ホテルが舞台というと「グランドホテル形式」というくらいで、この種の典型ですから力も入ろうというものです。
こうした違う話が有機的にからんでいくというつくりはこの種のシチュエーションコメディのパターンだし、彼のTVドラマ「HR」もそうしたつくりだったけど、それを究極までもっていってる。
23人の豪華キャストと言うから、23次連立方程式を解くような緊密な話の展開になっている。

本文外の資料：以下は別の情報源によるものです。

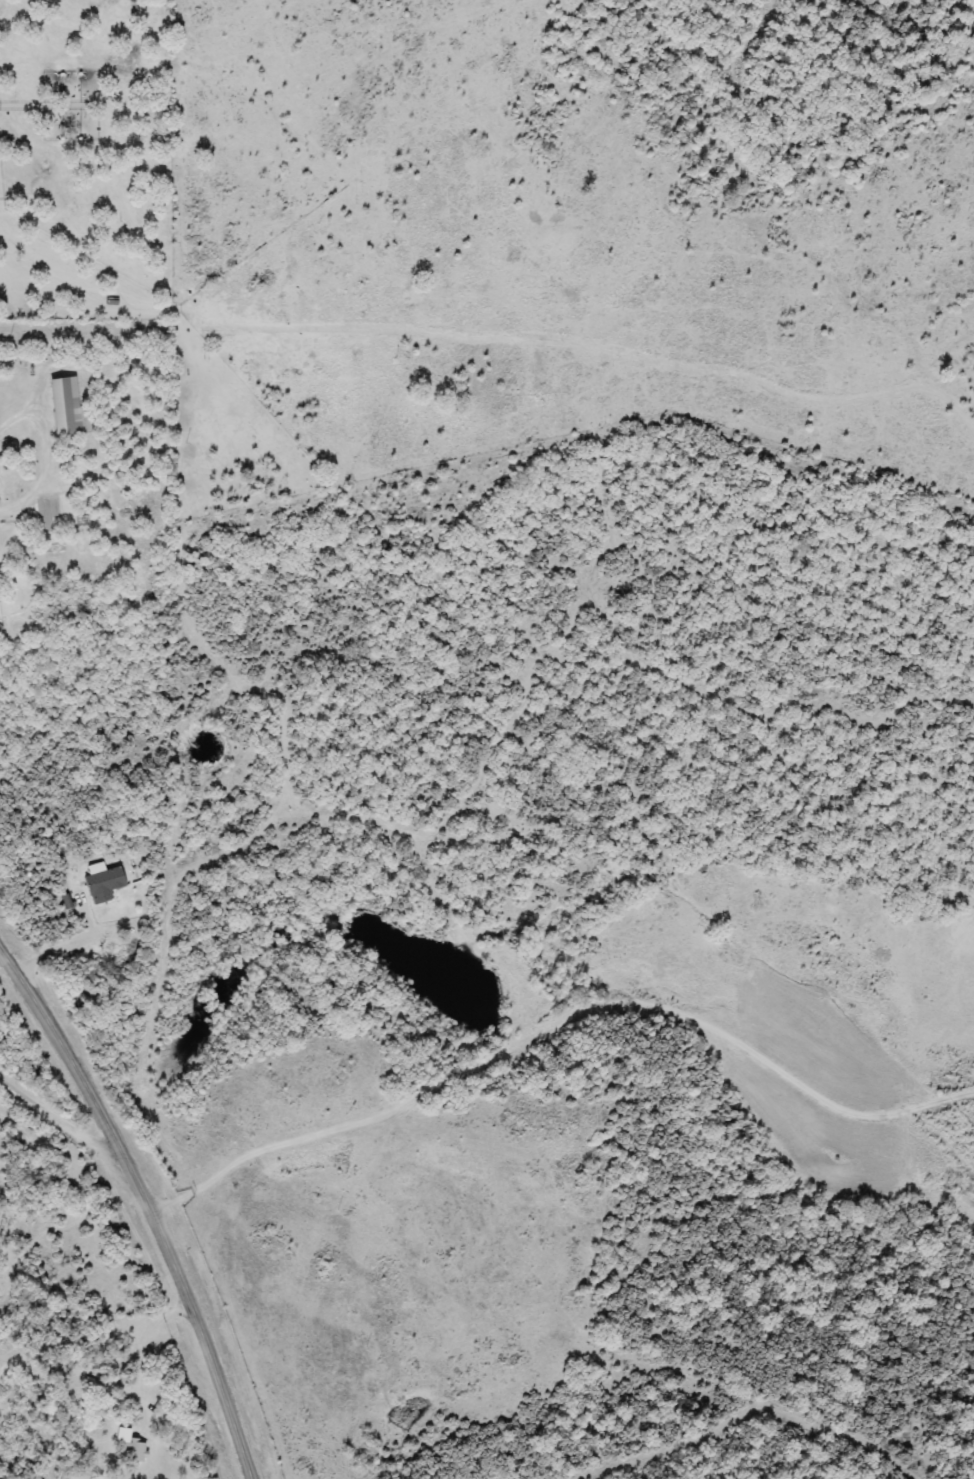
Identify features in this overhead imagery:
road: (250, 347)
building: (67, 408)
road: (47, 454)
building: (104, 885)
road: (559, 1018)
road: (67, 1121)
road: (153, 1202)
road: (146, 1346)
road: (745, 1409)
building: (132, 1452)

最後は、「みんな自分に正直に生きていくべきだ」というテーマに各人の問題をまとめていく。
コーキーの交通整理ぶりと各人の演技の競演を楽しめばいいのだけど、これが意外と笑えないんですね。
交通整理の手際が目立って、はねていかない。悪徳政治家の脱出も長く続かないし、アヒルの騒動は、ホテル中がひっくりかえることになるだろうと思ったけどそうはならない。演歌歌手も何かしそうであまり大きな役割はない。ベルボーイの歌もそうですね。
ワクワク、これはタイヘンなことになるぞと思っていたらそれほどでもなかったというとこ。
とはいえ、それは過剰な要求というもので、基本的にはなかなか楽しめる作品でした。
すごいヒットらしい。これでコーキーが、また映画を作ってくれるなら嬉しいことです。